Gardengate! Mysteriouser and mysteriouser as Alice (she of Wonderland) might say.
Let me recap for those of you who (i) are not regular readers or (ii) are regular readers but generally find my Random Ramblings instantly forgettable. On Friday night, while I was happily swimming in Center Parcs' outside pool
beneath a spectacular Full Moon, back home somebody made off with our garden gate. Mr B, who was Home Alone, knew nothing about this until the following morning when the woman who lived at Number 27 called at the door to say that our gate had been dumped in
her front garden. Bless her, she had traversed the road looking for the house with a missing gate. When it comes to neighbourliness, Mrs Number 27 (aka Joyce) has it in spades.
On my return home, having been acquainted at length with the whole sorry story by Mr B, I trotted along to Number 27 to retrieve our gate. As I think I have told you already, with the help of a handy trolley, Mrs Number 27 and I
trundled said gate back home, propping it up against the garden fence, despite stern warnings from Mr B that someone would almost certainly steal it if we left it there.
This morning, Julie from Up The Road called to fix the gate back on its hinges. She had been alerted to our need for assistance by a local company called Trumps ("No Job Too Small!") So far, so good - except that when Julie from
Up The Road tried to lift the gate back onto its hinges it became clear that it was not our gate at all. It was just too tall, just too wide. Hadn't I noticed the difference? she queried gently. I had to confess that I hadn't thought to make a Gate Inspection
but had taken, at face value, the fact that the gate dumped in Number 27's front garden must be ours. I mean, how many missing gates could there be? Well, more than one, apparently.

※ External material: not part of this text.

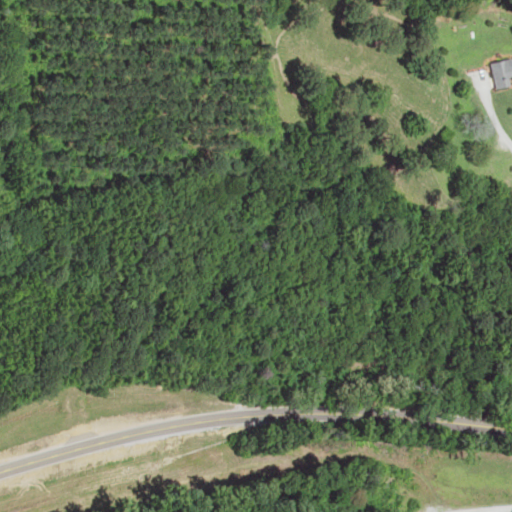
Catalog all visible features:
building: (499, 72)
road: (251, 414)
road: (492, 509)
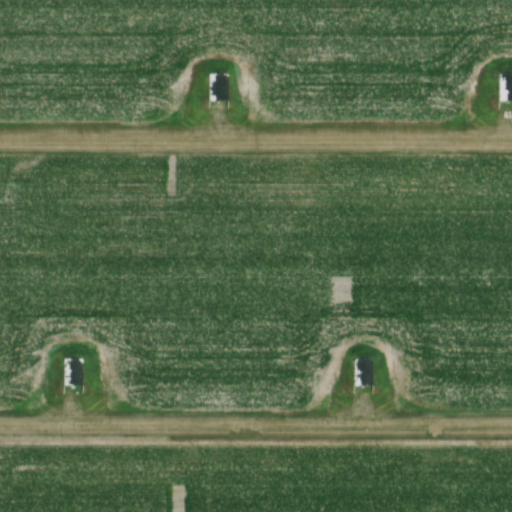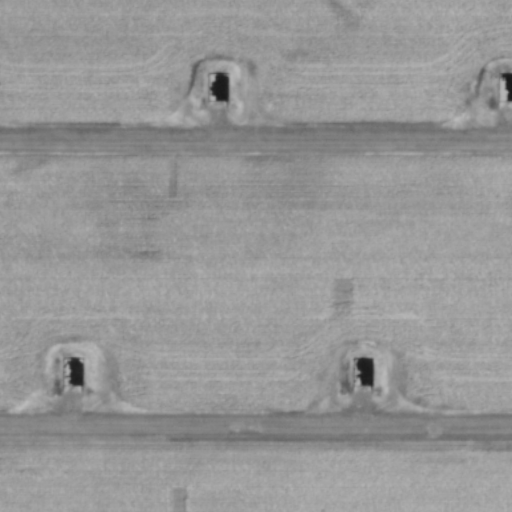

So here is the conundrum. Whose gate is it? And where is our gate? Have other gates been unhinged and abandoned in other people's gardens? Is it something to do with the Full Moon on Friday night? Could this be somebody's idea of
a new party game - Pass The Gate? But without a prize at the end.
Julie from Up The Road said if it stopped raining sometime soon then she would take a trip up and down our road looking for missing and / or abandoned gates. For my part, I did similar detective work in the next road on my trek
to and from the shops. No joy. Tomorrow I will try another route.
I have called our local Community Police Officer but she hasn't come back to me yet. I am rehearsing in my head exactly how to explain Gardengate to her when she does make contact. Even in my head, the story sounds a trifle garbled.
Maybe I should simply suggest that she reads the Daily Blog?
Julie from Up The Road was not our only helpful visitor this morning. Driver Steve also turned up to collect my Trusty Chariot. I had pre-warned the garage that jump leads would be required to start her up so Driver Steve had come
prepared. At first it seemed that even so equipped he would not be able to get the engine turning over but a call to Mission Control advised him how to proceed. Something to do with dirty contacts. I have to admit that I didn't like to probe further.
I told him I would have every finger crossed that he would make it back to the garage and that Graham The Mechanic would be able to work his magic on the Trusty One. Driver Steve said he really hoped so. "She's a Grand Old Lady,"
he said, resting a reverential hand on my car's bonnet. "It would be such a pity if we couldn't keep her going for you." I think I fell half in love with Driver Steve at that moment. I haven't confessed this to Mr B of course - he would be most offended to
think he might not be the sole recipient of my affections.
Since a call this morning to inform me that Driver Steve had made it safely back, I haven't heard from the garage. I fear an Extraordinarily Large Bill may just be heading my way.
I just want my car back. I just want my gate back. It isn't too much to ask.